Universities ‘getting it wrong’ on student communication

Students tell Australian survey that institutions struggle to find right balance between offering ‘too much and too little’ information

February 5, 2020
Writing a letter, illustrating op-ed by Harvey J Graff on being a public scholar after retirement
Source: iStock

Universities need to straddle a fine line between not telling their students enough and drowning them in superfluous information, a study suggests.

A survey of 1,000 Australian students has revealed divided views about university communications, with some worried they are being kept in the dark while others complain of information overload.

Just 47 per cent of the respondents agreed that missives from their universities told them what they needed to know. Almost two in five answered: “I read it because I have to, but it could be better.”

Another 14 per cent said they never read information from their universities, mostly because it lacked relevance or “doesn’t offer me anything of value”. Others complained that the official messages were too long, too formal, too frequent or too late.

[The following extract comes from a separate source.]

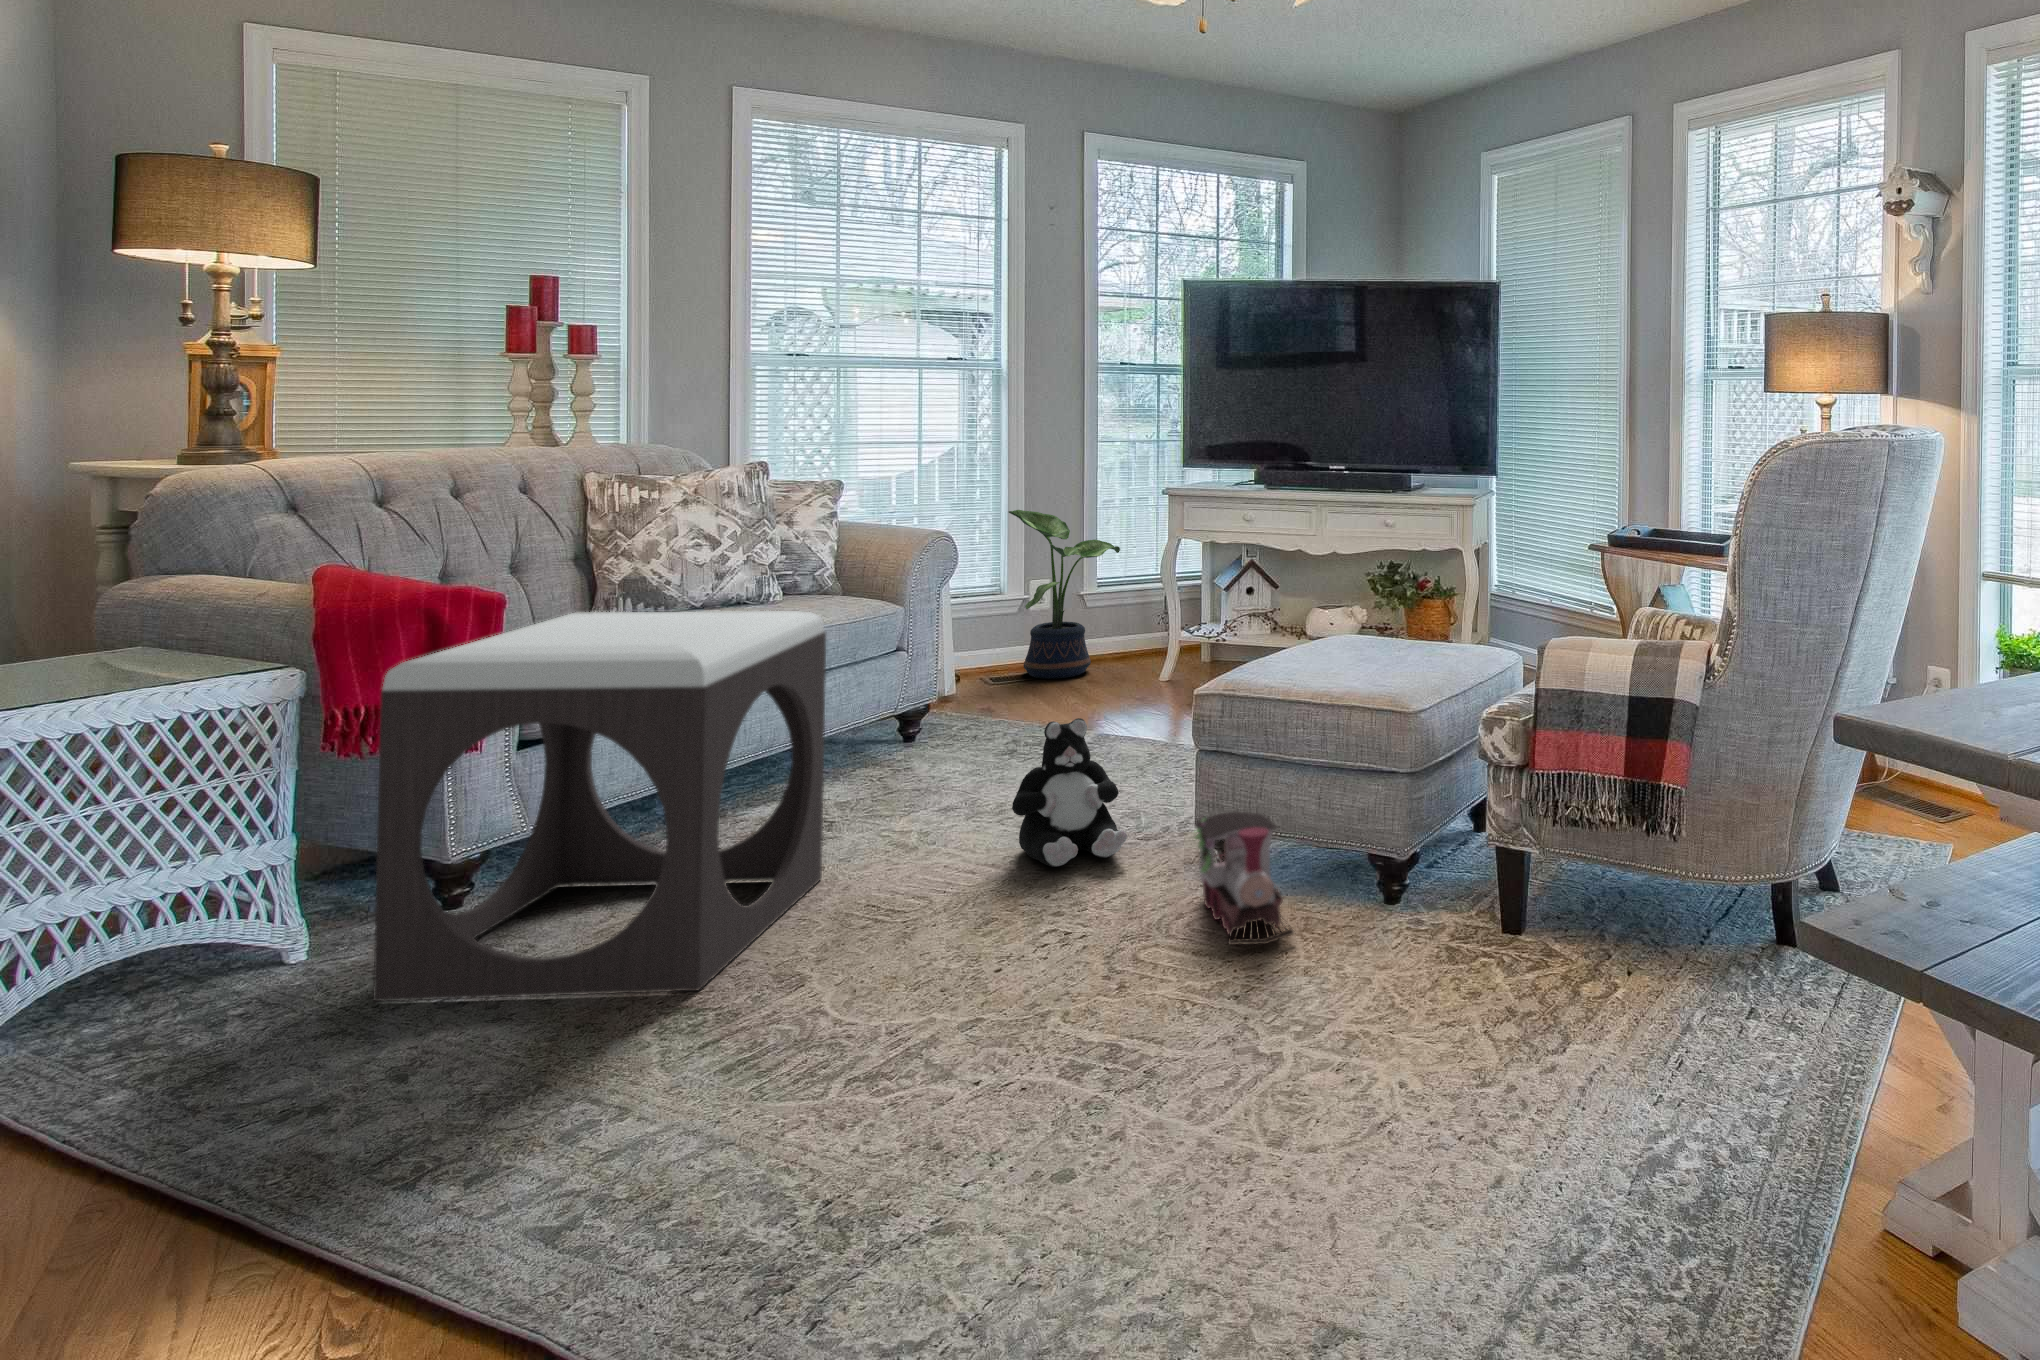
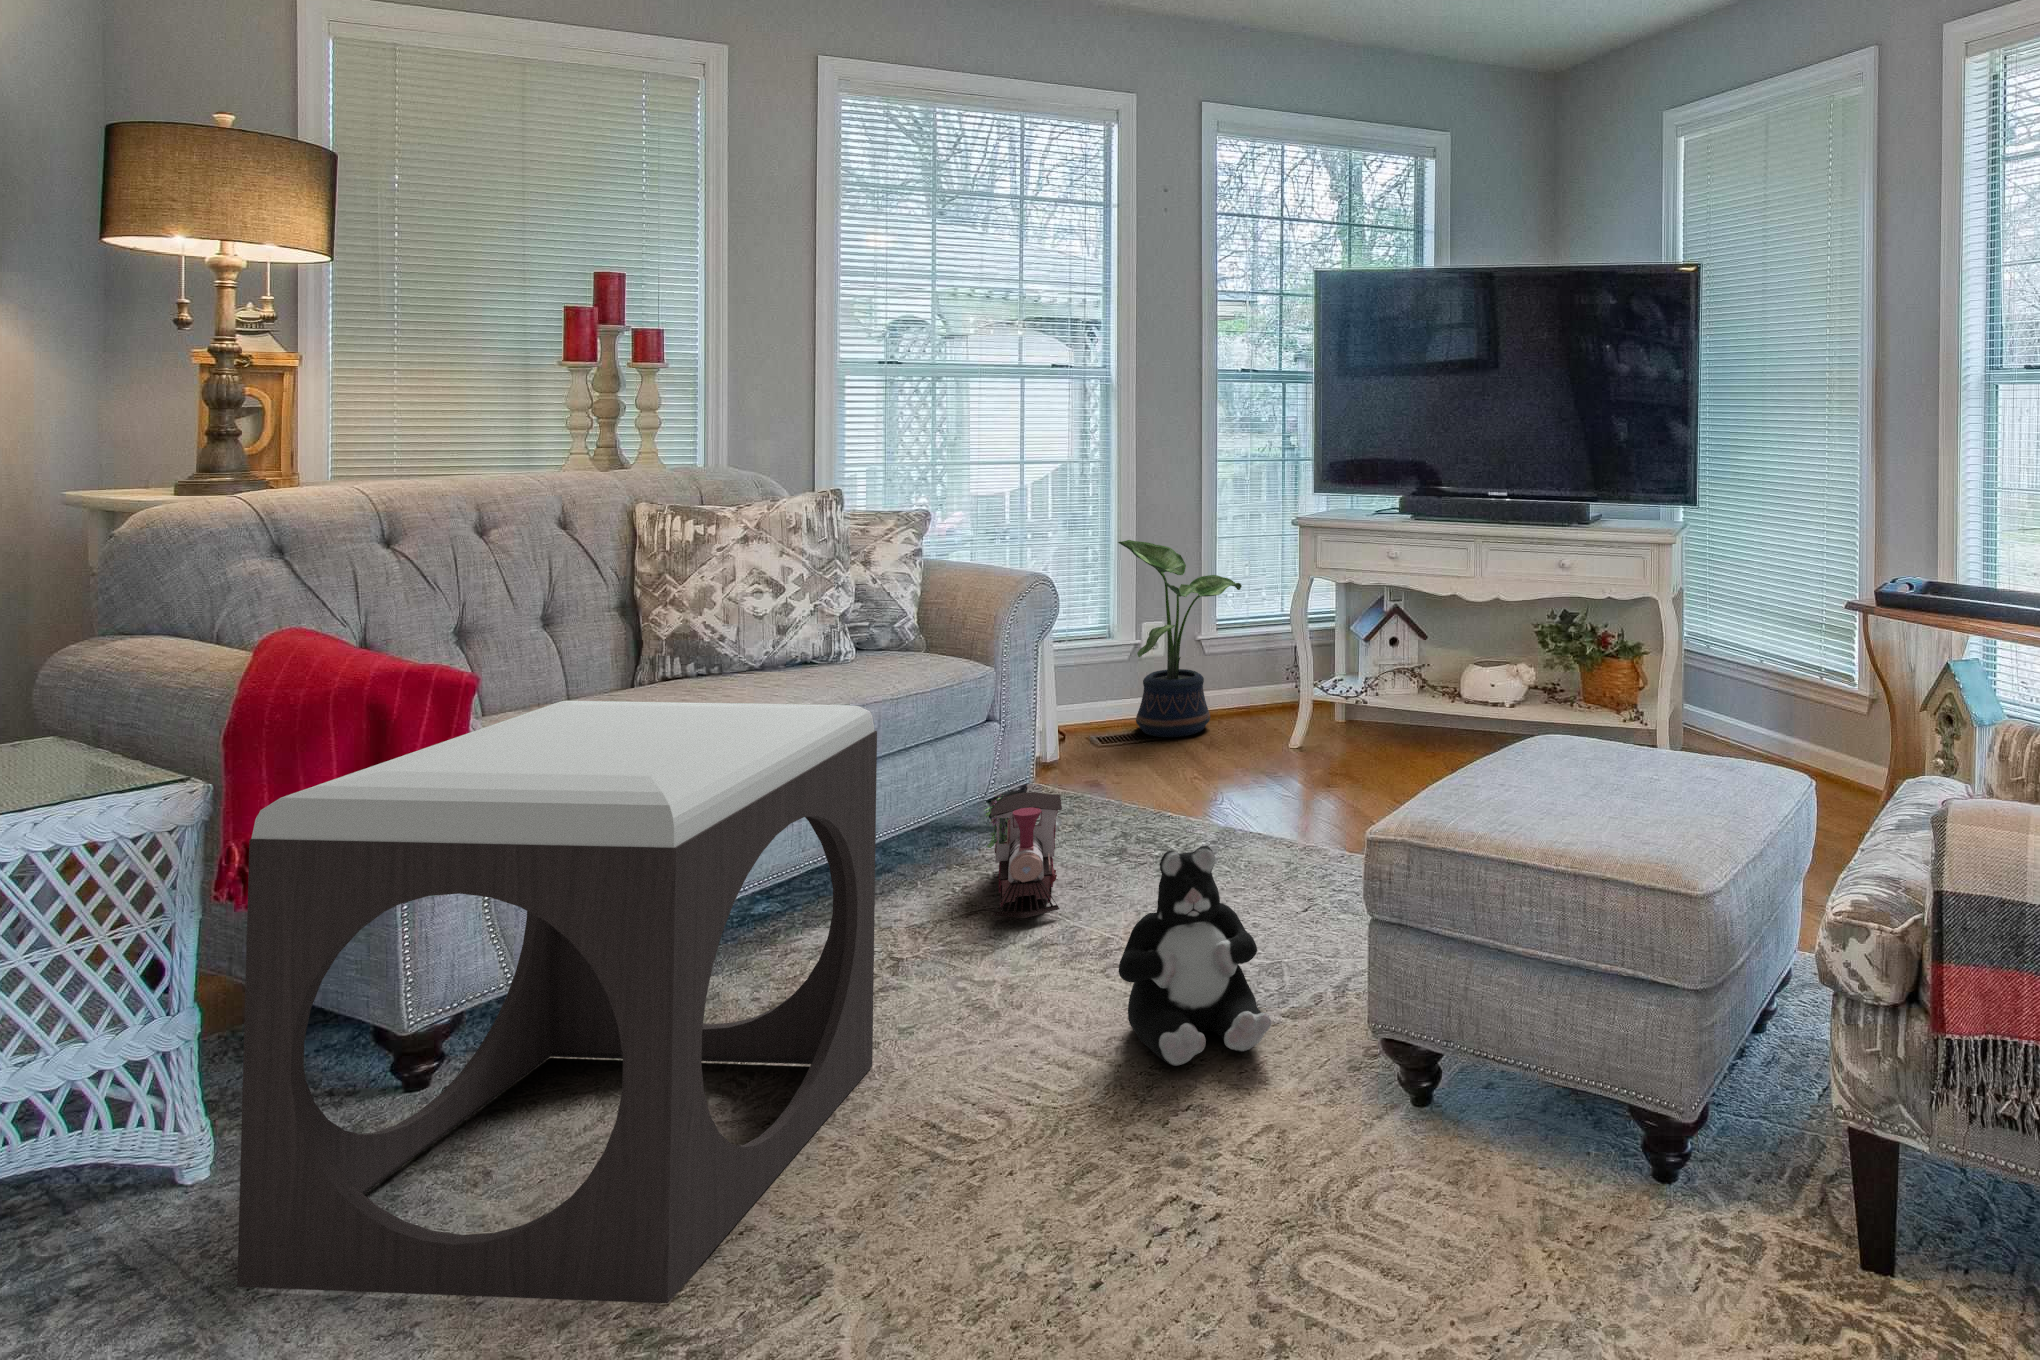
toy train: present [1195,811,1294,945] -> present [985,792,1062,918]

Mature students and those who had been studying for more than three years were among the least satisfied, with full-time workers and distance students who rarely visited campus among the least likely to read university dispatches.

The research, commissioned by study assistance company Studiosity, suggests that many Australian institutions are on the wrong track in their efforts to personalise the learning experience to an increasingly demanding client base. Sarah Crossing, Studiosity’s director of student experience, said university staff did a “good job” communicating in “enormous ecosystems”.

She said: “Where some frustration might come in is where the students miss out on knowing, because the communication wasn’t there. I can’t tell you how many times I’ve heard: ‘Why am I only finding out about this resource after I’ve just finished my exam, my semester or – worst-case scenario – my degree?’ There’s this fear around it: did the other students in the course know about these resources?”

Universities were best off providing students with too much rather than taking the chance of leaving them leaving them oblivious to important information, Ms Crossing said. The challenge was doing so in a way that seemed “timely and personal – it’s relevant, it’s respectful and it’s keeping them in the loop”.

Among the respondents who said they never read university messages, most nominated email as the best mode of communication. Some preferred texts or social messaging, but almost none chose phone calls or traditional mail.

Ms Crossing said email was ideal because it put message recipients “in absolute control”, while the ability to search inboxes for old information was also useful in a complex environment such as university. Many students did not mind being contacted on social media, she added, but “it all comes back to relevance. They’ll hear messages all day if it’s something they want to hear about.”